Because the CLI interfaces only export data about the current state of
the system, producing output that forms a covering set used for
validating schemas requires forcing the cluster into a sufficient
number of states / configurations. A simple example of this would be
any instance of dumping a json representation of entity_addr_t which
can take on many forms. Arranging for a cluster configuration that
produces all these forms so they may be validated through an interface
like `ceph mon dump -f json-pretty` would be a pretty big headache. In
this case it's convenient to perform validation at the MonMap::dump
interface directly (what my PR is doing) because test instances can be
generated much more easily.

This lower level validation covers the cases for manager modules,
which don't invoke CLIs but rather dump json representations directly.

Of course we still want to validate the schema of CLI output as well.
This task is made easier by having schemas for the building blocks of
CLI outputs (e.g. MonMap).

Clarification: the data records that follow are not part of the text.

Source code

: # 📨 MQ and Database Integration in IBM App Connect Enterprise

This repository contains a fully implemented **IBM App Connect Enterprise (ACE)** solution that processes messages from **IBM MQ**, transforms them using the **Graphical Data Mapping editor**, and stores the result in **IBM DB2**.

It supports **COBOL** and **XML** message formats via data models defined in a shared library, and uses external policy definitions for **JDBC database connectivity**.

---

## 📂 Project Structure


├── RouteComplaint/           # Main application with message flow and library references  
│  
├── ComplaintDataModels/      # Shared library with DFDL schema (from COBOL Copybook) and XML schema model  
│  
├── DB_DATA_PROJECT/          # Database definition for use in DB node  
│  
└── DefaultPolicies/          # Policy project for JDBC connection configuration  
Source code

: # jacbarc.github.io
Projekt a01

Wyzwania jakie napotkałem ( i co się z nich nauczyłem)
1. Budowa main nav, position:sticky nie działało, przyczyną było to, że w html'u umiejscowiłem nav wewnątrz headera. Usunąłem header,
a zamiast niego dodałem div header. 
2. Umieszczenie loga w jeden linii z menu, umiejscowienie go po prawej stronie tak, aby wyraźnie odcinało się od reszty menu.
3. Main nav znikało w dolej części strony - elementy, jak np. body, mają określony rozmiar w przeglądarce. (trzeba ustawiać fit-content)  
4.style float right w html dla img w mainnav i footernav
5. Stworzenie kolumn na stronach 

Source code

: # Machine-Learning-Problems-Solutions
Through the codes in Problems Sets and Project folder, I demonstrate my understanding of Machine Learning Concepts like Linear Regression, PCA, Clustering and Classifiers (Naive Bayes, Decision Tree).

I'm sure there are also CLI outputs that
don't correspond nicely to data structures with dump methods. Using
the existing cram tool and cli tests makes sense to the extent to
which that tool can generate sufficient coverage. For example, the
setup for testing `rados list-inconsistent-pgs` output is non-trivial,
but validating the schema could largely be done without any setup
since it corresponds to a list of pg_t.

- Noah
On Thu, Aug 23, 2018 at 3:31 PM Gregory Farnum <gfarnum@xxxxxxxxxx> wrote:
>
> On Thu, Aug 23, 2018 at 3:11 PM, Noah Watkins <noahwatkins@xxxxxxxxx> wrote:
> > David and I had a productive conversation yesterday about validating
> > the schema of data that is exported through various cli tools and
> > apis. Here is a summary / proposal based on that conversation.
> >
> > One goal of the insights manager module is to export a consistent set
> > of data to the insights engine (think data like `ceph osd dump`).
> > Currently the insights module exports several json representations of
> > data structure (e.g. MonMap), but this means the schema of the
> > exported data is generally codified in methods like MonMap::dump,
> > making it difficult for consumers of this data to monitor for schema
> > changes (and likewise for developers to notice unintended schema
> > changes). This isn't just an insights issue, there is a _lot_ of
> > Python written that assumes a particular schema.
> >
> > One way to handle this is to create a centralized location containing
> > schema specifications of data exported by ceph, and running tests to
> > validate data sources against these expected specifications as code
> > changes are made.
> >
> > I posted a PR (https://github.com/ceph/ceph/pull/23716) that does this
> > for the generated test instances embedded in `ceph-dencoder` (e.g.
> > MonMap), so that `make check` fails if a change to MonMap::dump is not
> > synchronized with changes to the schema
> > (https://github.com/ceph/ceph/pull/23716/commits/5fa58d30e03ad67a64feb2046dee32d753db6f20).
> >
> > Building schemas first for the lowest level structures is convenient
> > because... the schemas for CLI commands or other APIs that embed
> > nested structures may take advantage of a feature in the JSON schema
> > spec that allows schema references so we can compose schemas. This
> > works well to DRY on things like "utime_t".
> >
> > Expanding the approach taken in this PR a bit will cover most of what
> > is needed for the insights manager module. Does this seem like a
> > decent approach?
>
> Unless I'm misunderstanding, we already do exactly this for the
> human-readable CLI interfaces with the cram tool. (And it can be quite
> annoying if you don't update the test standard on removing a CLI
> option!) See the contents of ceph.git:src/test/cli and the
> ceph.git:src/test/run-cli-tests script
>
> Generally, it seems like we ought to be able to extend those to use
> the json formatting rather than just human-readable output. Or are you
> trying to do something more powerful?